TRT Çocuk’ta bir programa Balıkesir’den katılan bir çocuk vardı hatırlarsanız… Kaz Dağları için birkaç söz söylemek, Kaz Dağları’nı savunmak istemişti. Fakat programın sunucusu tarafından sözü kesilmişti ve programdan uğurlanmıştı. Örneğin bu küçük gibi duran örnek bile çok büyük bir şeyi anlatıyor bize. Birkaç zaman önce Kadıköy’de karne eylemi gerçekleştiren, eğitim sistemine dair ifade alanı açan çocukları hatırlıyorum. Polis şiddetine maruz kalmışlardı. Çocukların sözü, sesi politikaya dair bir görüşü duyurduğunda ya da çocuklar “yetişkinlerin konuşacağı meseleler”e dair söz söylemek ve ciddiye alınmak istediğinde telaşlanıyoruz. Duymak istemiyoruz. Bu sesleri uğurlamak istiyoruz. En kolay da onların sesini susturabiliriz gibi geliyor, mikrodan makroya gördüğümüz tüm bu duygusal ve fiziksel şiddeti başka nasıl açıklarım bilmiyorum. Hoş, Türkiye’de ifade özgürlüğüne karşı şiddeti hep görüyoruz, bunu yok saymıyorum.

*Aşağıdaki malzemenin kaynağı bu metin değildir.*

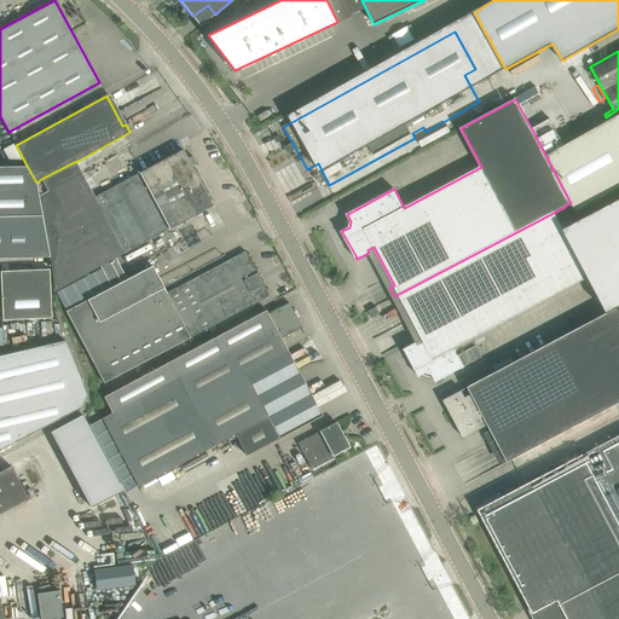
[(618,109),(606,117),(607,120),(563,144),(550,119),(532,129),(571,203),(576,213),(618,189),(618,109)]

Umutsuz ve karanlık bir resim gibi anlatıyorum fakat umudum çok yüksek. Çocukların birbirinin sesini duyabildiğini, çocukların katılım için el yükselttiğini görüyorum. Bireysel çabalarla çocukları duyabileceğimiz alanlar yaratabiliyoruz yetişkinler olarak şimdilik, çoğunlukla. Bunu kolektif olarak tahayyül edebilmeye, düşünebilmeye, buna kolektif bir emek vermeye, bu konuda sorumluluk almaya ihtiyacımız var. Çocuk Haklarına Dair Sözleşme’de çocukların örgütlenme hakkı geçiyor örneğin. Bunun hayata geçebildiği örnekleri de görüyoruz. Türkiye’de çocuğun katılım hakkının demokratik mekanizmalarla hayata geçebildiğini görebilmek için çocuk haklarını uygulamaya, gözetmeye; çocukları desteklemeye, bu konuda karar alıcılarla, devletle birlikte çocuklarla bir araya gelen her yetişkinin sorumluluk almasına ihtiyacımız var.